4x-2-2x^{2}=0

Subtract 2x^{2} from both sides.

2x-1-x^{2}=0

Divide both sides by 2.

-x^{2}+2x-1=0

Rearrange the polynomial to put it in standard form. Place the terms in order from highest to lowest power.

a+b=2 ab=-\left(-1\right)=1

To solve the equation, factor the left hand side by grouping. First, left hand side needs to be rewritten as -x^{2}+ax+bx-1. To find a and b, set up a system to be solved.

a=1 b=1

Since ab is positive, a and b have the same sign. Since a+b is positive, a and b are both positive. The only such pair is the system solution.

\left(-x^{2}+x\right)+\left(x-1\right)

Rewrite -x^{2}+2x-1 as \left(-x^{2}+x\right)+\left(x-1\right).

-x\left(x-1\right)+x-1

Factor out -x in -x^{2}+x.

\left(x-1\right)\left(-x+1\right)

Factor out common term x-1 by using distributive property.

x=1 x=1

To find equation solutions, solve x-1=0 and -x+1=0.

4x-2-2x^{2}=0

Subtract 2x^{2} from both sides.

-2x^{2}+4x-2=0

All equations of the form ax^{2}+bx+c=0 can be solved using the quadratic formula: \frac{-b±\sqrt{b^{2}-4ac}}{2a}. The quadratic formula gives two solutions, one when ± is addition and one when it is subtraction.

x=\frac{-4±\sqrt{4^{2}-4\left(-2\right)\left(-2\right)}}{2\left(-2\right)}

This equation is in standard form: ax^{2}+bx+c=0. Substitute -2 for a, 4 for b, and -2 for c in the quadratic formula, \frac{-b±\sqrt{b^{2}-4ac}}{2a}.

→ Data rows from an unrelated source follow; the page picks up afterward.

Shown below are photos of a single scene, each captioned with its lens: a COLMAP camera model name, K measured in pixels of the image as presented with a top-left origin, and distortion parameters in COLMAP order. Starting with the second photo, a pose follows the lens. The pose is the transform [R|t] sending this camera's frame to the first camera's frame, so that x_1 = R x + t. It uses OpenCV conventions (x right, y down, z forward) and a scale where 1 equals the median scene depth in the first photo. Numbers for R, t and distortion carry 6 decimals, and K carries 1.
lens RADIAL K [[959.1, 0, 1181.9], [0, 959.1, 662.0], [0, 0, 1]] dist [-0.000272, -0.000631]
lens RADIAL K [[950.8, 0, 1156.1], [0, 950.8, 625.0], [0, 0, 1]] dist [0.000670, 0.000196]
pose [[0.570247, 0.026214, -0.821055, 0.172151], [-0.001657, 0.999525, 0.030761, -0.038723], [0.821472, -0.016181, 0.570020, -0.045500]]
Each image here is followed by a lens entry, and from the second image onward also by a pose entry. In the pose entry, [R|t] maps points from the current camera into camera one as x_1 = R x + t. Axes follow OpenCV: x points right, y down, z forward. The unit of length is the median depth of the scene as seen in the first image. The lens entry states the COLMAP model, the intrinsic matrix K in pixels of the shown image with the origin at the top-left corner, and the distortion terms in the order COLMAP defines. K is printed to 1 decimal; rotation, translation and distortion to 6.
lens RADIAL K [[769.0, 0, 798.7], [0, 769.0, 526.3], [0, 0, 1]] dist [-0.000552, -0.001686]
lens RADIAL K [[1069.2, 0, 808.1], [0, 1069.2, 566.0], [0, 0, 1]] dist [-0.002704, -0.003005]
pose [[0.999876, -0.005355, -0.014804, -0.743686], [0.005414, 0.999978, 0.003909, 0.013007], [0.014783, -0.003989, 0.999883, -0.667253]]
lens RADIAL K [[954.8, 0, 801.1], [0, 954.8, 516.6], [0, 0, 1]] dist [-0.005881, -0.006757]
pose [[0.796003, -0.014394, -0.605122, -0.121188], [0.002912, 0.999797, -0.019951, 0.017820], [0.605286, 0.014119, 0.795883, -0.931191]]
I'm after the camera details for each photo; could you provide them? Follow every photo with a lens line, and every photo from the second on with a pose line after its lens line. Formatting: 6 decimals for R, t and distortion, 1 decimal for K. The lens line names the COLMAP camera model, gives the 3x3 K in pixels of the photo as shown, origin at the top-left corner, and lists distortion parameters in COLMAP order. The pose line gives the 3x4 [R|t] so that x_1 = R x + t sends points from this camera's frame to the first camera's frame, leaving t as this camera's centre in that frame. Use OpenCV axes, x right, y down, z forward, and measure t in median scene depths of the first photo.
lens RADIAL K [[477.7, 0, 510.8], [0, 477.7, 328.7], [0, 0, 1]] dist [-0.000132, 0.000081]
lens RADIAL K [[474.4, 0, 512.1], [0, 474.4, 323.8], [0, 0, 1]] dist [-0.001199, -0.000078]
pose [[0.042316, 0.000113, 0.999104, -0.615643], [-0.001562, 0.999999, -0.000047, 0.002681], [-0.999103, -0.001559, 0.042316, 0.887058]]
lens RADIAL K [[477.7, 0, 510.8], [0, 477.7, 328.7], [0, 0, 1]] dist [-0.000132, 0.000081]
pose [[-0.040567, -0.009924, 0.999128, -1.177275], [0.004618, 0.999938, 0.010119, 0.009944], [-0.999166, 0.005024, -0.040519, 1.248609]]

x=\frac{-4±\sqrt{16-4\left(-2\right)\left(-2\right)}}{2\left(-2\right)}

Square 4.

x=\frac{-4±\sqrt{16+8\left(-2\right)}}{2\left(-2\right)}

Multiply -4 times -2.

x=\frac{-4±\sqrt{16-16}}{2\left(-2\right)}

Multiply 8 times -2.

x=\frac{-4±\sqrt{0}}{2\left(-2\right)}

Add 16 to -16.

x=-\frac{4}{2\left(-2\right)}

Take the square root of 0.

x=-\frac{4}{-4}

Multiply 2 times -2.

x=1

Divide -4 by -4.

4x-2-2x^{2}=0

Subtract 2x^{2} from both sides.

4x-2x^{2}=2

Add 2 to both sides. Anything plus zero gives itself.

-2x^{2}+4x=2

Quadratic equations such as this one can be solved by completing the square. In order to complete the square, the equation must first be in the form x^{2}+bx=c.

\frac{-2x^{2}+4x}{-2}=\frac{2}{-2}

Divide both sides by -2.

x^{2}+\frac{4}{-2}x=\frac{2}{-2}

Dividing by -2 undoes the multiplication by -2.

x^{2}-2x=\frac{2}{-2}

Divide 4 by -2.

x^{2}-2x=-1

Divide 2 by -2.

x^{2}-2x+1=-1+1

Divide -2, the coefficient of the x term, by 2 to get -1. Then add the square of -1 to both sides of the equation. This step makes the left hand side of the equation a perfect square.

x^{2}-2x+1=0

Add -1 to 1.

\left(x-1\right)^{2}=0

Factor x^{2}-2x+1. In general, when x^{2}+bx+c is a perfect square, it can always be factored as \left(x+\frac{b}{2}\right)^{2}.

\sqrt{\left(x-1\right)^{2}}=\sqrt{0}

Take the square root of both sides of the equation.

x-1=0 x-1=0

Simplify.

x=1 x=1

Add 1 to both sides of the equation.

x=1

The equation is now solved. Solutions are the same.